* _Exercise directions_: Rewrite the lines of the items below as a numbered list, omitting blank lines and the pictures.

* _Items from a data source_:
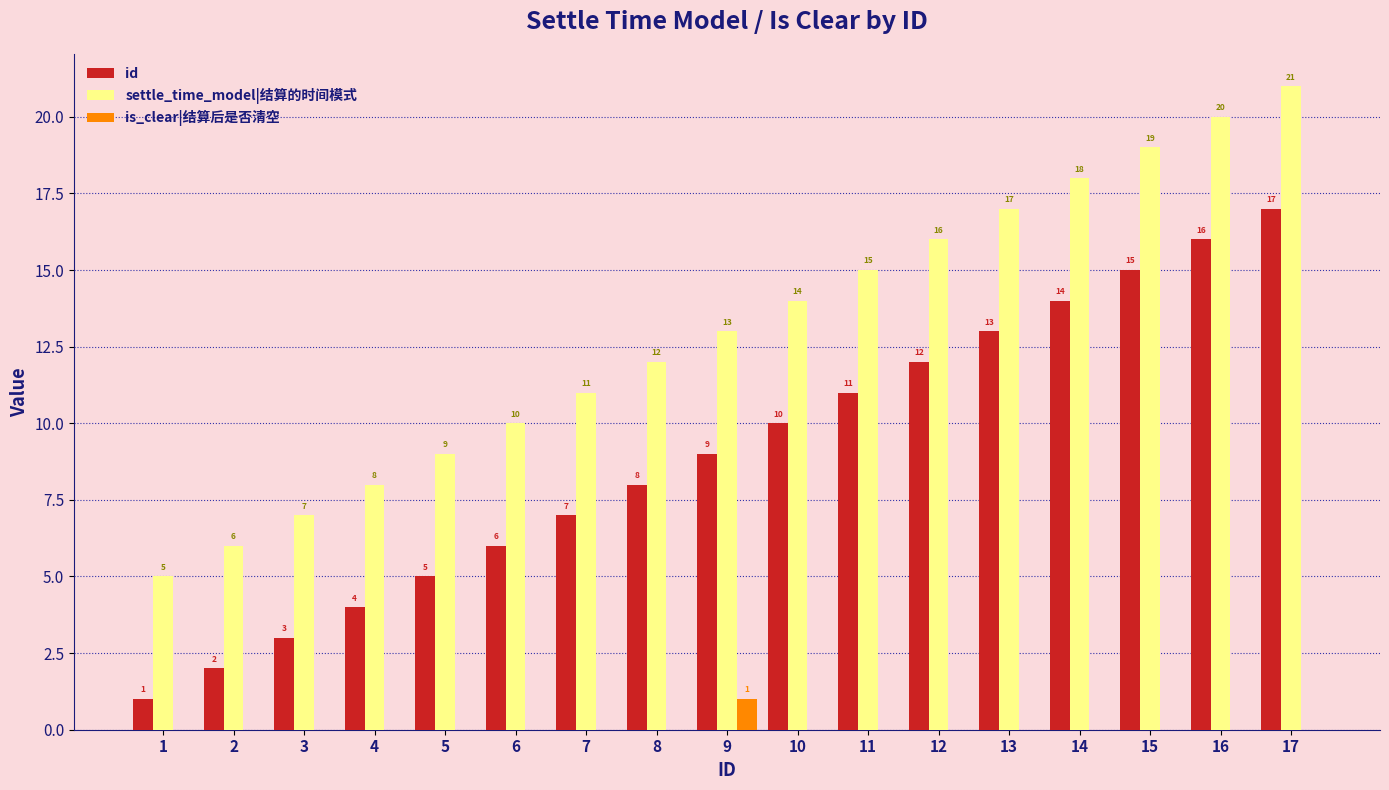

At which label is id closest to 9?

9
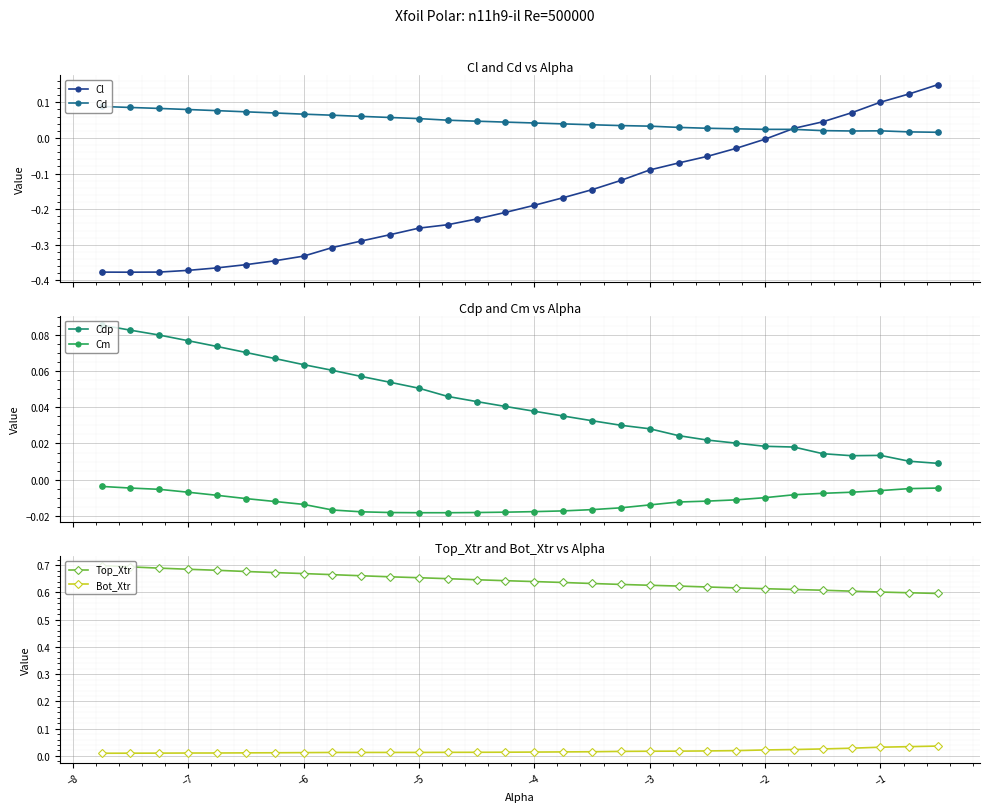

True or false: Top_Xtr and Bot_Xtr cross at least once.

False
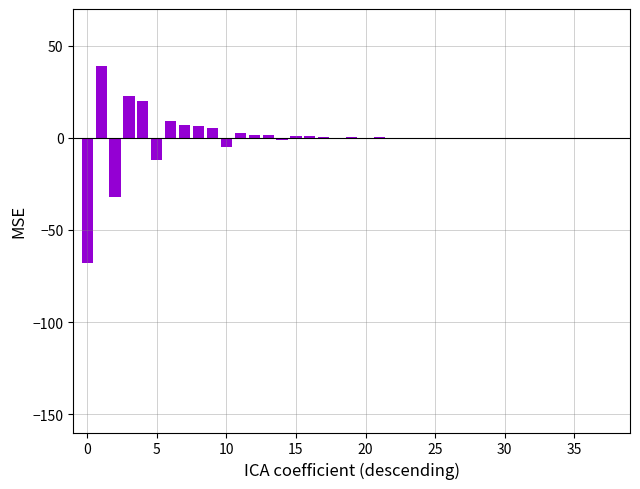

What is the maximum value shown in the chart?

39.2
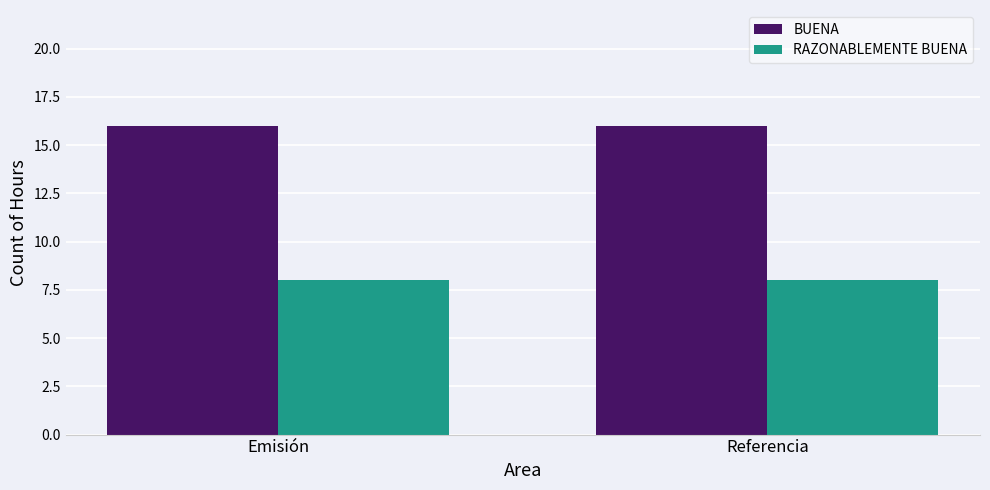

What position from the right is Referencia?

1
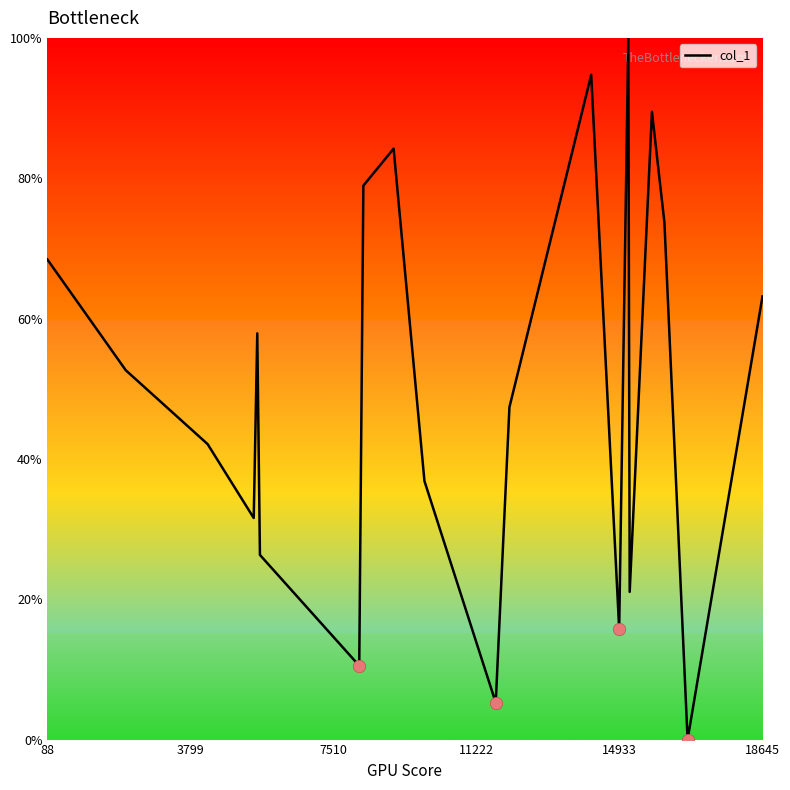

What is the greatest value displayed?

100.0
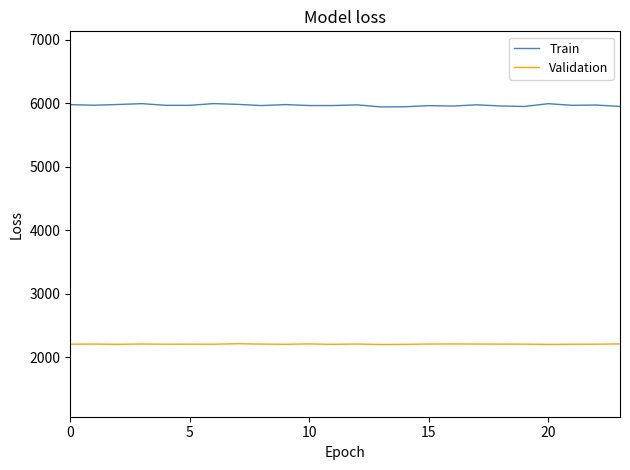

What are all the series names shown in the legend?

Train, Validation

* _Solution to the problem_:
1. At which label is id closest to 9?
2. 9
3. True or false: Top_Xtr and Bot_Xtr cross at least once.
4. False
5. What is the maximum value shown in the chart?
6. 39.2
7. What position from the right is Referencia?
8. 1
9. What is the greatest value displayed?
10. 100.0
11. What are all the series names shown in the legend?
12. Train, Validation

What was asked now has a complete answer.